→ **ФРАГМЕНТ ТЕКСТА**
┌──

Отличное настроение, чем вкупе с банькой в месте ночевки Байкал щедро зарядил накануне, с утра никуда не испарилось, не исчезло, только градусами повышалось до таких высот, будто основательно приняли на грудь. Все пребывали в сладостном предчувствии, что новый день сулит не просто новые впечатления, а удачу, какой раньше ни у кого из нас никогда не бывало. И эту удачу непременно словим своими фото-гаджетами в национальном Забайкальском парке, куда выдвинулись еще затемно.
Забайкальский парк, образованный в 1986 году, существует не сам по себе, а объединен с еще двумя заповедными территориями — старейшим Баргузинским заповедником и Фролихинским заказником в природоохранное государственное учреждение под названием «Заповедное Подлеморье». Парк большой, очень большой — не буду мучить размерами, за день ногами не истопать, не исходить, и на машине не везде можно добраться.
Чивыркуйский перешеек. Баргузинский залив
Часть парка приходится на намывной Чивыркуйский перешеек, соединяющий восточный берег Байкала с полуостровом Святой Нос. По одну сторону перешейка — Баргузинскицй залив, по другую Чивыркуйский. По сути, 20-километровый перешеек это огромная топь, болото, облюбовали которое птицы, почти все 250 разновидностей, что живут в парке, но увидеть их сейчас, зимней порой, вряд ли получится. Да и не за тем ехали, чтоб гоняться с фотоаппаратом за пернатыми.

└──

→ **ЗАДАНИЯ ДЛЯ ВЫПОЛНЕНИЯ**
[1] Покажите все строки записей, в которых встречается слово «kern».
[2] Продолжите текст о поездке в Забайкальский национальный парк, начав сразу после его последнего предложения.

→ **СТРОКИ**

┌──

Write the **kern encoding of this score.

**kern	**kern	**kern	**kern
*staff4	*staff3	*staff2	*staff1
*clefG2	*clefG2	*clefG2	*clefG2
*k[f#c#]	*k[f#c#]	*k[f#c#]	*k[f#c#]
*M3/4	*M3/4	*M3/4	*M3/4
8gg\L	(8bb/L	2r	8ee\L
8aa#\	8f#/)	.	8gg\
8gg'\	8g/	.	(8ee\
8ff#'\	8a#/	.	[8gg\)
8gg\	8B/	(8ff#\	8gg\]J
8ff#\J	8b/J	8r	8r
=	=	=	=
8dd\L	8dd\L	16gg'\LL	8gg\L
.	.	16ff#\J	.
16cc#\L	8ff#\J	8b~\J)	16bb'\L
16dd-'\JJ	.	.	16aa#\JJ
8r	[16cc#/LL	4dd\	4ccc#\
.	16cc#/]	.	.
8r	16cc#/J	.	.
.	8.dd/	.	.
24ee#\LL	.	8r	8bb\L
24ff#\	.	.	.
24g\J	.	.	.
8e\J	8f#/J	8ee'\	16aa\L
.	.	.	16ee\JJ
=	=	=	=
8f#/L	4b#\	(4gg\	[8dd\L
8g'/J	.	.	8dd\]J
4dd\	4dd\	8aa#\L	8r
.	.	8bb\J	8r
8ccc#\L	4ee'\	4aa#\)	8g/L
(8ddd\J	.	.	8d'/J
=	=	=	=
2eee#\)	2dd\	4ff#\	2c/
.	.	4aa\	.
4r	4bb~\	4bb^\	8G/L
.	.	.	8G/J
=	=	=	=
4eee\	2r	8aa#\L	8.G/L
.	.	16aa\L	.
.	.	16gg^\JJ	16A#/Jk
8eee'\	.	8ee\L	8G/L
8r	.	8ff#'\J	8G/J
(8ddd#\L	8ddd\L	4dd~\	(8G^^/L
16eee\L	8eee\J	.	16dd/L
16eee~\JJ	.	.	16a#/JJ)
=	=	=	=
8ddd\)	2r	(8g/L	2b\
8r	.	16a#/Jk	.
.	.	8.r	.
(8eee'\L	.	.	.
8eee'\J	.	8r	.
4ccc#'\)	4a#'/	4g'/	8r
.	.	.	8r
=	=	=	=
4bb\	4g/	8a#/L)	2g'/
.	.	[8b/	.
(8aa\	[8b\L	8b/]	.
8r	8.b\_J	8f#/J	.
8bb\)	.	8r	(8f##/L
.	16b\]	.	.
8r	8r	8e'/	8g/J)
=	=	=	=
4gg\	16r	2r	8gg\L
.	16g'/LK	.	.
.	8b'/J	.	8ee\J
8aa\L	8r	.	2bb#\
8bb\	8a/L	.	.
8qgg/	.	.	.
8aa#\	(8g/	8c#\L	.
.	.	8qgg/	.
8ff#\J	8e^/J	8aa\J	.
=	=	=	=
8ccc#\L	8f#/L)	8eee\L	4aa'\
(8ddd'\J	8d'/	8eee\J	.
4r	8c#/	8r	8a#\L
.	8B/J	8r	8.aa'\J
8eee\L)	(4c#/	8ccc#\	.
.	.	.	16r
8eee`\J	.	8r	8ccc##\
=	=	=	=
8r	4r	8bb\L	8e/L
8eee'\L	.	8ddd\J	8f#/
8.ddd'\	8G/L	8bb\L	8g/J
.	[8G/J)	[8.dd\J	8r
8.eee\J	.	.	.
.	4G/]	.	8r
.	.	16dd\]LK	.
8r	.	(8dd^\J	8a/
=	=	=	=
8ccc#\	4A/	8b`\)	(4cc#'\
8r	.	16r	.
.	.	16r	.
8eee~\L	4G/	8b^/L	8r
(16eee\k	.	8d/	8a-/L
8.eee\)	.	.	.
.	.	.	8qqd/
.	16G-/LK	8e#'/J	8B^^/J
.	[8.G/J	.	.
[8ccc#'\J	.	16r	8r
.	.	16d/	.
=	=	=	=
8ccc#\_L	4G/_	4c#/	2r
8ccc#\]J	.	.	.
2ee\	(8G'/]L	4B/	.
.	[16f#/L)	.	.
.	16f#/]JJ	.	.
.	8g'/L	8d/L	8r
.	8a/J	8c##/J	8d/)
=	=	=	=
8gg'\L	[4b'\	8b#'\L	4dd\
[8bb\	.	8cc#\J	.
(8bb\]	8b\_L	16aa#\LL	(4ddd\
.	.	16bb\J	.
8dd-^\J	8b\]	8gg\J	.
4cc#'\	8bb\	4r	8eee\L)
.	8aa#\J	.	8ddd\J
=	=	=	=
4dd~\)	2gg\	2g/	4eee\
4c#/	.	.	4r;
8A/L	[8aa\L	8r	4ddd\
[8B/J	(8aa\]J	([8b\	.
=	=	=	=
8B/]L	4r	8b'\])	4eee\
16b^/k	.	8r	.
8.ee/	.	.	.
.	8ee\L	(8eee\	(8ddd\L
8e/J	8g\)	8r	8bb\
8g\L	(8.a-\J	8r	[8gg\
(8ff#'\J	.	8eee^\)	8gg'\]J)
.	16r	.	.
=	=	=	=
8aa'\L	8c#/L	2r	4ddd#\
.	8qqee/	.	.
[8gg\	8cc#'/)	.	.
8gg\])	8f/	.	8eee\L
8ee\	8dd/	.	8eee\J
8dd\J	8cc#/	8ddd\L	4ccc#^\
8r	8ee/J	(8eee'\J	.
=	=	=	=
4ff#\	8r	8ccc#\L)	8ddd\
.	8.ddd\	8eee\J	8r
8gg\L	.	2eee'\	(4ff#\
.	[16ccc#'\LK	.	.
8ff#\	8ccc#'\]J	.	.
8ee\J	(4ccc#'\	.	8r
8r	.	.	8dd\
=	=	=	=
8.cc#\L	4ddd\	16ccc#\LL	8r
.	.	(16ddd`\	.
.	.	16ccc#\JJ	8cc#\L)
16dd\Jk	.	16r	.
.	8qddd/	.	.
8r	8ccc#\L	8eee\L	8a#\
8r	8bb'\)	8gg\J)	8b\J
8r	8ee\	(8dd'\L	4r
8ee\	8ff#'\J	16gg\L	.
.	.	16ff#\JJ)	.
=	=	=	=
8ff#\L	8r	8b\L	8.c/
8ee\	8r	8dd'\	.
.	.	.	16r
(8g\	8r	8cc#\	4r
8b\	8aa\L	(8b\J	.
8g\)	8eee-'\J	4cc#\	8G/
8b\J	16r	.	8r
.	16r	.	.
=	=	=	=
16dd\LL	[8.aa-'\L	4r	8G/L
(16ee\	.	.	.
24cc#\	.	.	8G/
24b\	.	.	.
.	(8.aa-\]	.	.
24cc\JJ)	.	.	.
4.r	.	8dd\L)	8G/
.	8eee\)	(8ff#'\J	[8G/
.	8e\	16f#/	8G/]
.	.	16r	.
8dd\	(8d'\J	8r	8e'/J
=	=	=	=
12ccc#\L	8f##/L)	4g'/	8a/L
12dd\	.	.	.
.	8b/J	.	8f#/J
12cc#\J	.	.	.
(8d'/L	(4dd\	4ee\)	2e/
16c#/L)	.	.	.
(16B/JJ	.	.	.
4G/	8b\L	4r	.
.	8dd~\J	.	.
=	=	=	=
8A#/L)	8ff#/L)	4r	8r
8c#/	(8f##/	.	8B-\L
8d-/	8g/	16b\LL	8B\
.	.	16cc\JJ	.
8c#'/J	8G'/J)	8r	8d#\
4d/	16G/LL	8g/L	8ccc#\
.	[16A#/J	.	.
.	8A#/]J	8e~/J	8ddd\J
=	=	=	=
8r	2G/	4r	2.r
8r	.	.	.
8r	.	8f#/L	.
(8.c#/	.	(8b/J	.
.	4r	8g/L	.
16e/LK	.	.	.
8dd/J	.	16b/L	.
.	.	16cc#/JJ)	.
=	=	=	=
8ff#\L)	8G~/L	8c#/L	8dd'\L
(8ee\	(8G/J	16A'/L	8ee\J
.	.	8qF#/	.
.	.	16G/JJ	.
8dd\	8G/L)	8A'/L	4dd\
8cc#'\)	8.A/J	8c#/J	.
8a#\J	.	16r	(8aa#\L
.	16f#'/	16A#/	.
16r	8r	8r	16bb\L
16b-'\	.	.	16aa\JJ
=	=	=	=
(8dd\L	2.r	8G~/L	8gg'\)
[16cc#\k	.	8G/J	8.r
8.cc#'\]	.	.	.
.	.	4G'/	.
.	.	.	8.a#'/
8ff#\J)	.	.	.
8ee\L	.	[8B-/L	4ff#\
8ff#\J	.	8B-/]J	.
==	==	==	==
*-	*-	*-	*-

└──

→ **ОТВЕТЫ К ЗАДАНИЯМ**
[1]
Write the **kern encoding of this score.
**kern	**kern	**kern	**kern

[2]
Ехали, чтобы познакомиться с парком, увидеть разные его уголки и, как бы банально не звучало, пресловутый лед. Сейчас, быть может, кто-то поморщится: ну, вот, и эта туда же со своим льдом. Погодите, погодите. Это же одна из страниц годовой жизни Байкала, незаметно меняющейся с каждым днем, как невидимое изнутри взросление ребенка, — только вот был маленький, а спустя время глядишь, уже совсем-совсем большой.
Так и лед. Мы его застанем на начальной стадии созревания, почти в младенчестве, и он будет здорово отличаться от того, какой, возможно, из вас кто-то увидит позже. За то и любят Байкал с его заливами, что он разный, неповторимый при всех одинаковых процессах из года в год. И потом, каждый переживает встречу с одними и теми же объектами по-своему. И мне хочется показать не столько себя на фоне жизни Байкала, сколько эту жизнь внутри себя. Как-то так получается.
Антон, наш гид, командует на пути по перешейку остановиться. Мы дружной толпой вываливаемся на берег Баргузинского залива, где уже виднеется лед, и, продравшись через снежные завалы, пробуем, выражаясь образно, на зуб, крепок ли он. Определив все-таки на глаз, что сантиметров 10 наросло, и лед достаточно крепок, чтобы не опасаться провалов, Антон дает добро по нему чуток потоптаться.
Удача нам вновь улыбнулась — заря вовремя включила лампочки и окрасила округу в розовато-фиолетовый цвет. Снег на странных, четко очерченных кругах отливал бледно розовым и стал воздушным, как когда-то любимая в детстве сахарная, приторно сладкая вата.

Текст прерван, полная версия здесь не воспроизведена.